New Semester new look

Hope you like it.

Retiring at 29
My parents have been living with me for the past three weeks. My dad's been retired for a while already, but my mother has recently retired and this extended visit has been on her retirement wishlist for quite a while. This is a huge transition for my parents and especially my mom who has worked for the same company for the last 35 years. Every possible transition dysfunction that could have happened, happened. Although I'd like to think of this as something that is exclusive to my mother (since she's the one retiring), it's been, and still is a transition for everyone in the family. At work, I'm currently helping many parents deal with the transition of their child to college, and I can hear myself in the same role at home. Part of me thinks this is not quite the way to approach it, because I am after all, my mother's daughter. I shouldn't be so detached. But other times it's something concrete to hang on to and helps me through very difficult conversations with my parents.

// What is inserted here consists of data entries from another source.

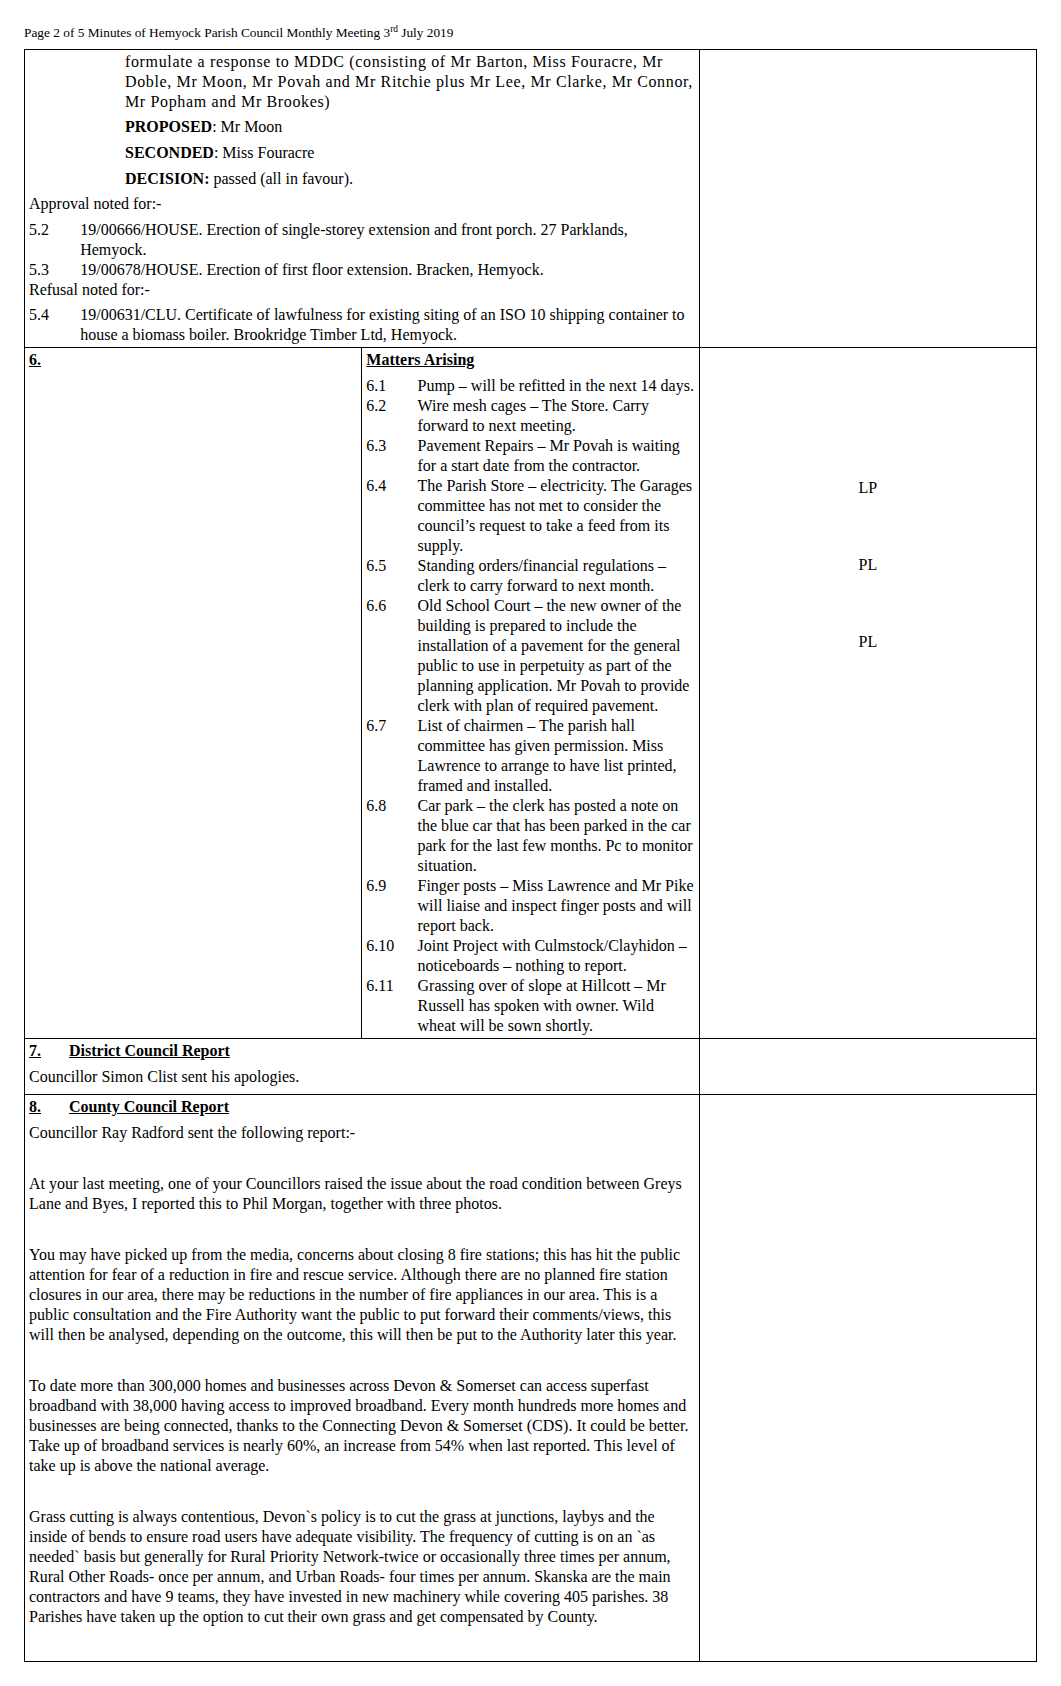Page 2 of 5 Minutes of Hemyock Parish Council Monthly Meeting 3rd July 2019
| formulate a response to MDDC (consisting of Mr Barton, Miss Fouracre, Mr Doble, Mr Moon, Mr Povah and Mr Ritchie plus Mr Lee, Mr Clarke, Mr Connor, Mr Popham and Mr Brookes) PROPOSED : Mr Moon SECONDED : Miss Fouracre DECISION: passed (all in favour). Approval noted for:- 5.2 19/00666/HOUSE. Erection of single-storey extension and front porch. 27 Parklands, Hemyock. 5.3 19/00678/HOUSE. Erection of first floor extension. Bracken, Hemyock. Refusal noted for:- 5.4 19/00631/CLU. Certificate of lawfulness for existing siting of an ISO 10 shipping container to house a biomass boiler. Brookridge Timber Ltd, Hemyock. | |
| 6. | Matters Arising 6.1 Pump – will be refitted in the next 14 days. 6.2 Wire mesh cages – The Store. Carry forward to next meeting. 6.3 Pavement Repairs – Mr Povah is waiting for a start date from the contractor. 6.4 The Parish Store – electricity. The Garages committee has not met to consider the council’s request to take a feed from its supply. 6.5 Standing orders/financial regulations – clerk to carry forward to next month. 6.6 Old School Court – the new owner of the building is prepared to include the installation of a pavement for the general public to use in perpetuity as part of the planning application. Mr Povah to provide clerk with plan of required pavement. 6.7 List of chairmen – The parish hall committee has given permission. Miss Lawrence to arrange to have list printed, framed and installed. 6.8 Car park – the clerk has posted a note on the blue car that has been parked in the car park for the last few months. Pc to monitor situation. 6.9 Finger posts – Miss Lawrence and Mr Pike will liaise and inspect finger posts and will report back. 6.10 Joint Project with Culmstock/Clayhidon – noticeboards – nothing to report. 6.11 Grassing over of slope at Hillcott – Mr Russell has spoken with owner. Wild wheat will be sown shortly. | LP PL PL |
| 7. District Council Report Councillor Simon Clist sent his apologies. | |
| 8. County Council Report Councillor Ray Radford sent the following report:- At your last meeting, one of your Councillors raised the issue about the road condition between Greys Lane and Byes, I reported this to Phil Morgan, together with three photos. You may have picked up from the media, concerns about closing 8 fire stations; this has hit the public attention for fear of a reduction in fire and rescue service. Although there are no planned fire station closures in our area, there may be reductions in the number of fire appliances in our area. This is a public consultation and the Fire Authority want the public to put forward their comments/views, this will then be analysed, depending on the outcome, this will then be put to the Authority later this year. To date more than 300,000 homes and businesses across Devon & Somerset can access superfast broadband with 38,000 having access to improved broadband. Every month hundreds more homes and businesses are being connected, thanks to the Connecting Devon & Somerset (CDS). It could be better. Take up of broadband services is nearly 60%, an increase from 54% when last reported. This level of take up is above the national average. Grass cutting is always contentious, Devon`s policy is to cut the grass at junctions, laybys and the inside of bends to ensure road users have adequate visibility. The frequency of cutting is on an `as needed` basis but generally for Rural Priority Network-twice or occasionally three times per annum, Rural Other Roads- once per annum, and Urban Roads- four times per annum. Skanska are the main contractors and have 9 teams, they have invested in new machinery while covering 405 parishes. 38 Parishes have taken up the option to cut their own grass and get compensated by County. | |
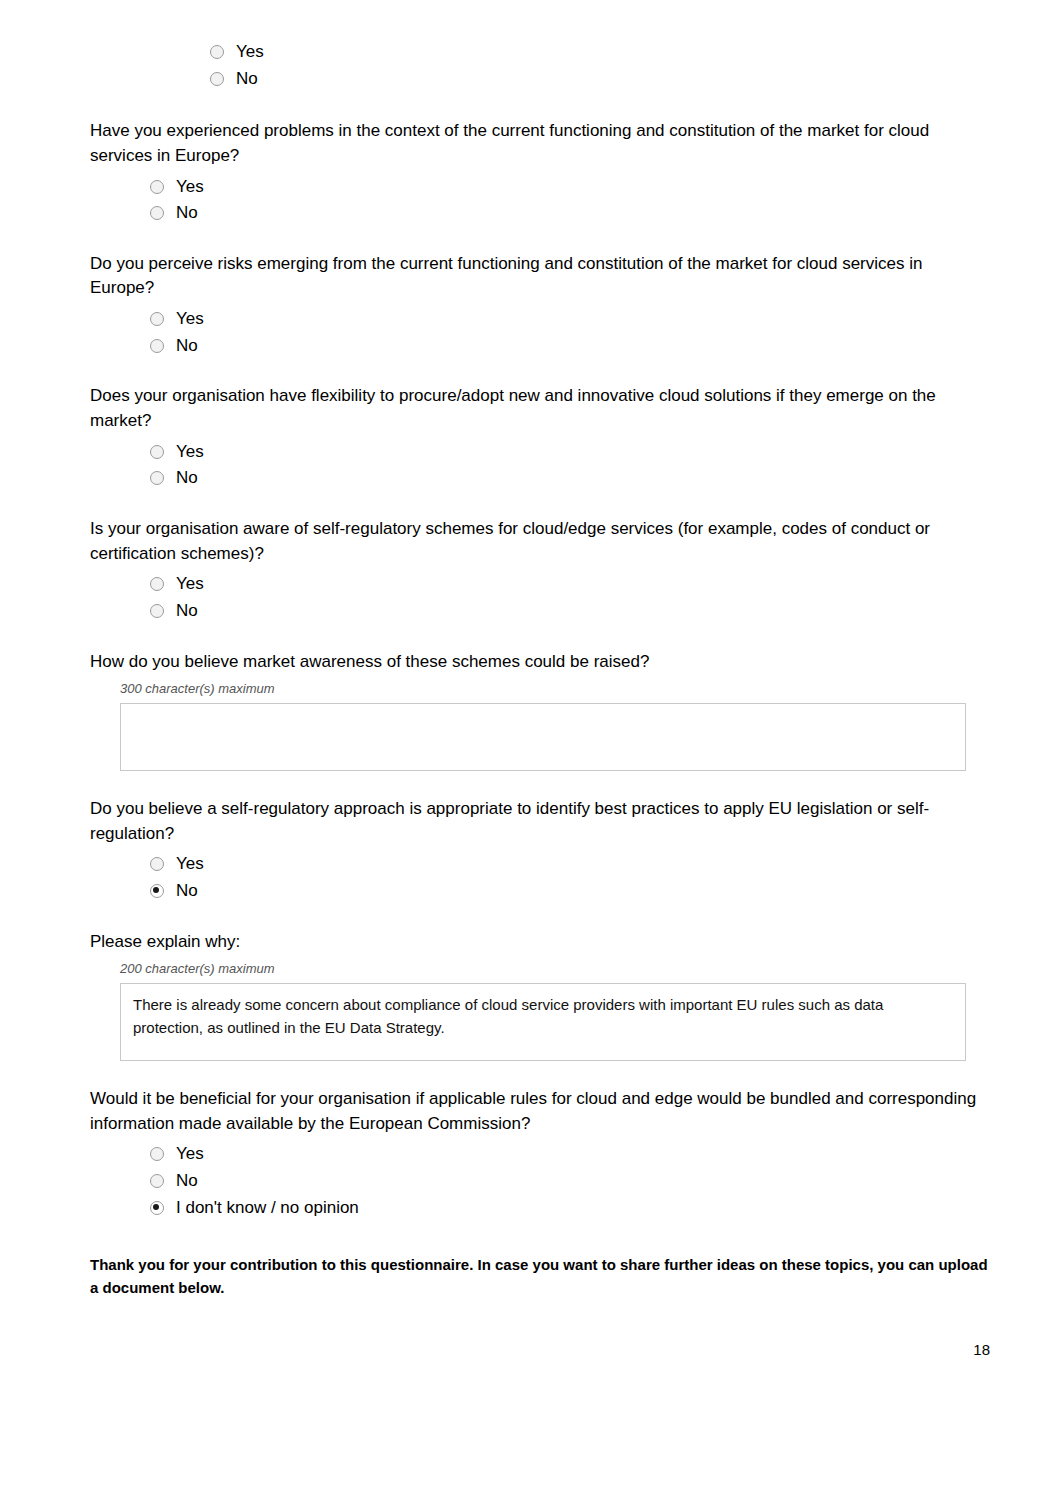Yes
No
Have you experienced problems in the context of the current functioning and constitution of the market for cloud services in Europe?
Yes
No
Do you perceive risks emerging from the current functioning and constitution of the market for cloud services in Europe?
Yes
No
Does your organisation have flexibility to procure/adopt new and innovative cloud solutions if they emerge on the market?
Yes
No
Is your organisation aware of self-regulatory schemes for cloud/edge services (for example, codes of conduct or certification schemes)?
Yes
No
How do you believe market awareness of these schemes could be raised?
300 character(s) maximum
Do you believe a self-regulatory approach is appropriate to identify best practices to apply EU legislation or self-regulation?
Yes
No
Please explain why:
200 character(s) maximum
There is already some concern about compliance of cloud service providers with important EU rules such as data protection, as outlined in the EU Data Strategy.
Would it be beneficial for your organisation if applicable rules for cloud and edge would be bundled and corresponding information made available by the European Commission?
Yes
No
I don't know / no opinion
Thank you for your contribution to this questionnaire. In case you want to share further ideas on these topics, you can upload a document below.
18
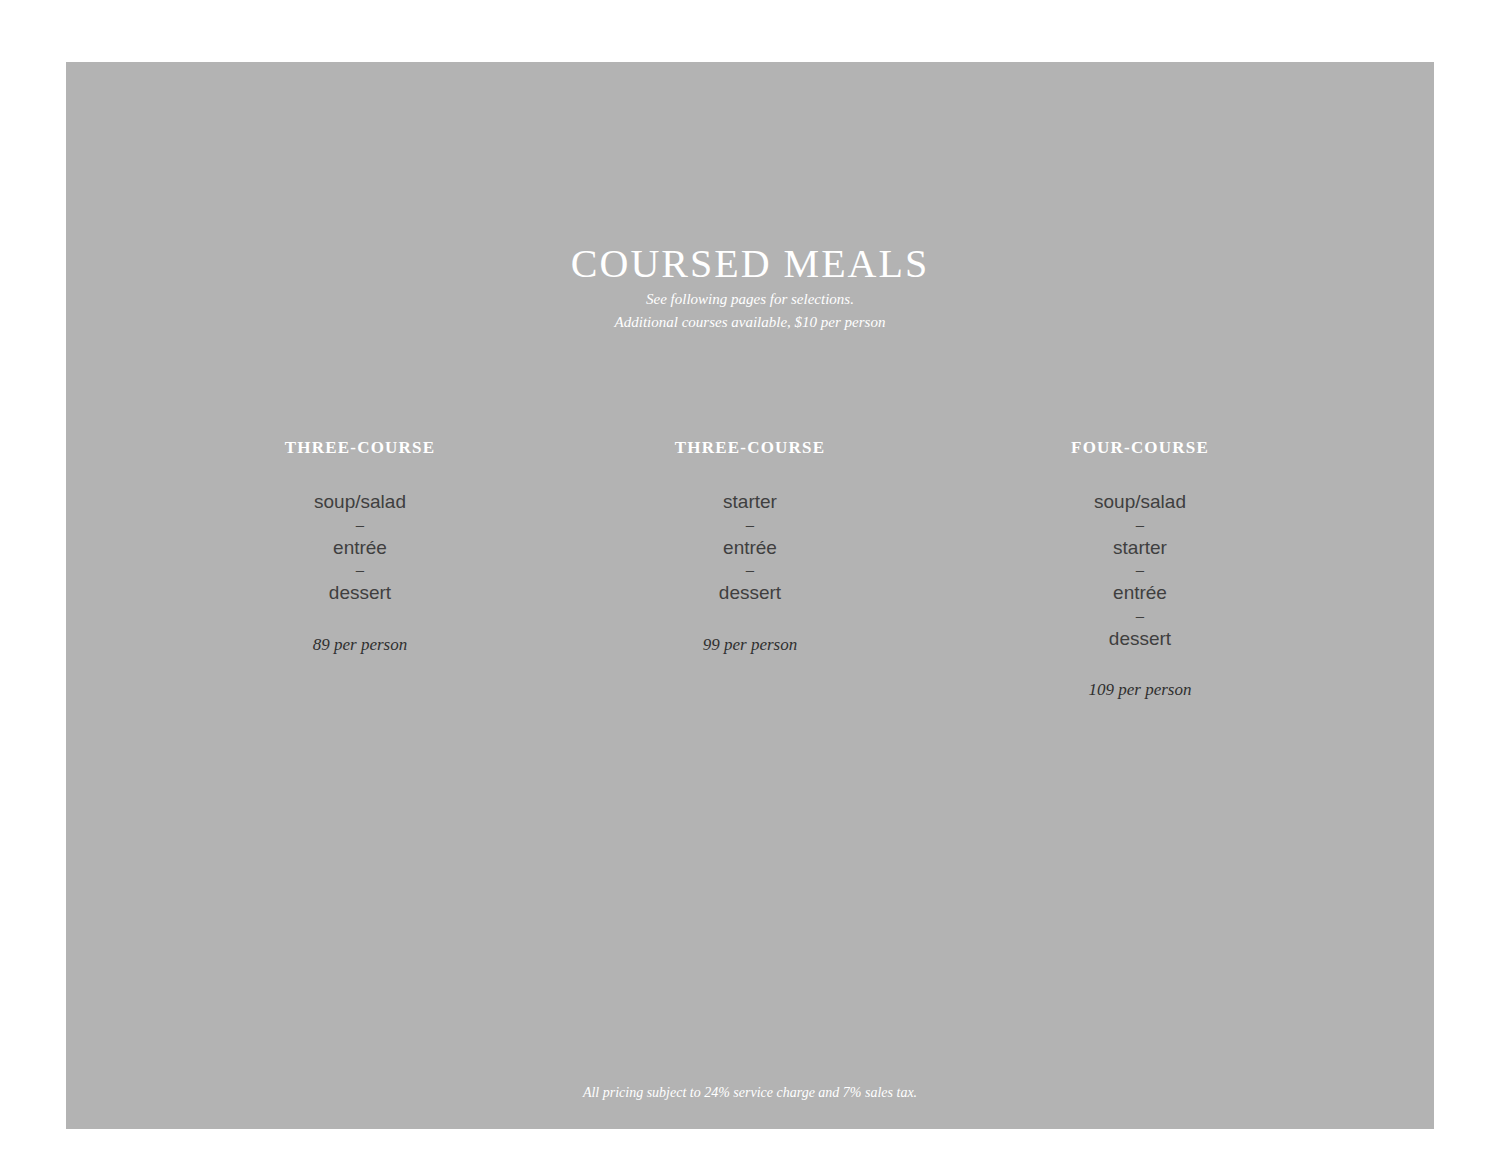COURSED MEALS
See following pages for selections.
Additional courses available, $10 per person
THREE-COURSE
soup/salad
–
entrée
–
dessert
89 per person
THREE-COURSE
starter
–
entrée
–
dessert
99 per person
FOUR-COURSE
soup/salad
–
starter
–
entrée
–
dessert
109 per person
All pricing subject to 24% service charge and 7% sales tax.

Their retirment however, has made me think of mine. I'd like to retire. Like now. At 29. Especially if retirement means doing the things you want to do, and enjoying the whole process. I think this is the biggest difference between my parents' generation and mine. It is this sense that work is much more than just work. Much more than just rolling in the dough, fearing layoffs, hoping for a promotion. Sure, I'd love to make 100k a year, I'd love to own a beemer, I'd love to feel all important when my secretary greets me in the morning. I've watched my parents do all that and succeed in their endeavors, I've also watched them do all that and fail. But I just never quite got the sense that while they worked and succeeded, they never quite loved or enjoyed what they were doing.

I want to work, but not the way my folks did, or the way the baby boomer generation did. I'd like to work where part of that work sustains me spiritually and intellectually. I'd like to work so that working means never retiring because I'm really doing what I want to do and doing something that fulfils me. I realize also that my ability to even say or think or want this is the direct result of my parents having perhaps slaved away at the mercy of the corporate world. I am terribly spoilt in that way. But that doesn't mean that I shouldn't take advantage of these opportunities as they present themselves.